Sunday 20 October 2019

Sarri gets up to speed on intensity of English game

Chelsea manager Maurizio Sarri. Photo: PA
Chelsea manager Maurizio Sarri. Photo: PA

David Hytner

Maurizio Sarri says the greatest culture shock he has felt during his transition from Italian to English football has been in the remorselessness of sprinting in matches.

The Chelsea manager is looking forward to today's visit to Crystal Palace but at the halfway point of his first season outside of his native Italy, he took a moment to reflect. Sarri's regrets centre on the Premier League defeats at Wolves and at home to Leicester while the high point was surely the victory over Manchester City at Stamford Bridge.
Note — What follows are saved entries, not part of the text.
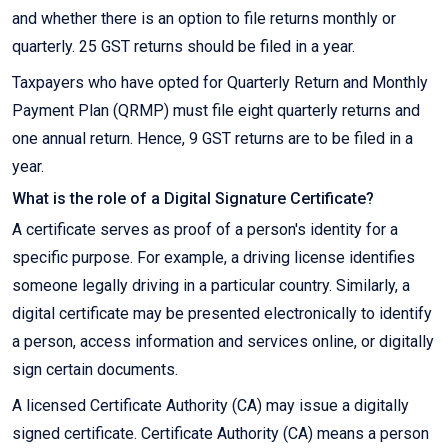
and whether there is an option to file returns monthly or
quarterly. 25 GST returns should be filed in a year.
Taxpayers who have opted for Quarterly Return and Monthly
Payment Plan (QRMP) must file eight quarterly returns and
one annual return. Hence, 9 GST returns are to be filed in a
year.
What is the role of a Digital Signature Certificate?
A certificate serves as proof of a person's identity for a
specific purpose. For example, a driving license identifies
someone legally driving in a particular country. Similarly, a
digital certificate may be presented electronically to identify
a person, access information and services online, or digitally
sign certain documents.
A licensed Certificate Authority (CA) may issue a digitally
signed certificate. Certificate Authority (CA) means a person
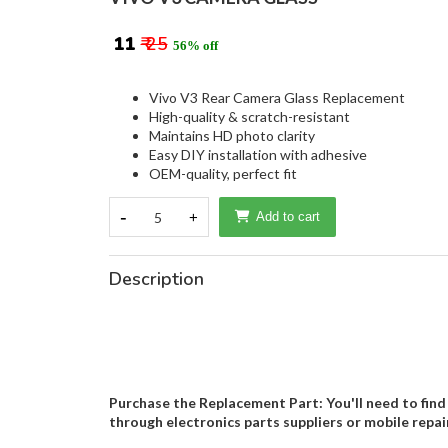
₹ 11
₹ 25
56% off
Vivo V3 Rear Camera Glass Replacement
High-quality & scratch-resistant
Maintains HD photo clarity
Easy DIY installation with adhesive
OEM-quality, perfect fit
-
5
+
Add to cart
Description
Purchase the Replacement Part: You'll need to find 
through electronics parts suppliers or mobile repai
But what has startled him has been the pace and intensity of the games.

"In Italy, we run more in terms of quantity," the former Napoli manager said. "But the difference is the quality. Here, there are more accelerations and the number of them is really very important. There are 1.1 accelerations every minute - over 23, 24 kilometres per hour - and it's difficult because for these accelerations, you need a very big engine.

"It is more difficult than in Italy. The quantity of running is higher in Italy or at least the quantity of running of Napoli was more than at Chelsea but the quality is different."

Sarri was officially appointed as the successor to Antonio Conte at Chelsea on July 14, meaning he had only three weeks with the squad before they took on Manchester City in the Community Shield. It is tempting to suggest Sarri's feet have barely touched the ground in England.

"We had a very unusual pre-season, which was really difficult - I have no experience of this kind of pre-season," Sarri said. "We had three weeks for working and then we started to play every three days so it is not easy to work here to improve the single [individual] players and the team. It is quite difficult.

"We've made mistakes in two matches - Wolves and Leicester, although only in the second half against Leicester. We played very well in the first half. One of the most important performances of our season was in the first half.

"We were not able to react to the difficulty [after Jamie Vardy scored for Leicester in the 51st minute] and so we could have gained three or four more points. I don't want to talk about the match at Tottenham [which they lost 3-1]."